For a good half of the book, Corbett and Ranulf are in the dark as to the sinister goings-on plotted by the French king and his henchmen. Despite this, Doherty is well able to hold the reader's attention, by upping the ante at each turn. Corbett's point of view is interspersed with vignettes from his enemies, so the reader can see the plot against England evolving, serving to ratchet up the tension.
Once past the halfway mark, everything kicks into gear, and from that point on things seem to happen at a rapid pace quickly coming to a head when the killer is unmasked.
If there is one problem I had with the book, it was that it ended quite abruptly.

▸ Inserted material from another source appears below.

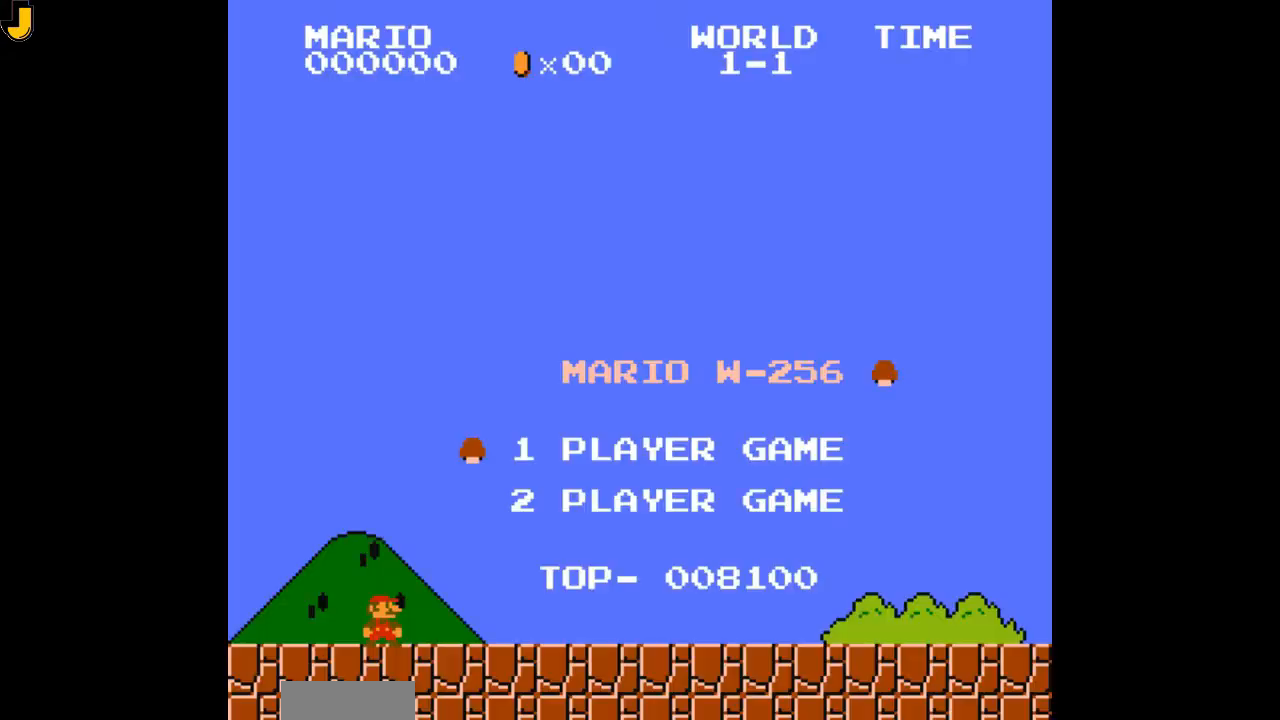
Gameplay with a controller (Nintendo layout); each line is a JSON object with the inputs held at the frame after it. "events" lists button and stick changes between this image and that frame as [ms after this image, input, new state], when the widget could be followed in between. Not read: L3 R3.
{"buttons": [], "events": []}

It seemed almost like the story hadn't been wrapped up. One moment, it's the middle of the denouement, and Corbett is explaining to his audience the when, where, why, and how of the plot, the next, there's a blank page and the book is done.
The writing also felt a little stilted early on in the book, but that was when the stage was being set, and there is little that can be done about that with historical fiction, I guess.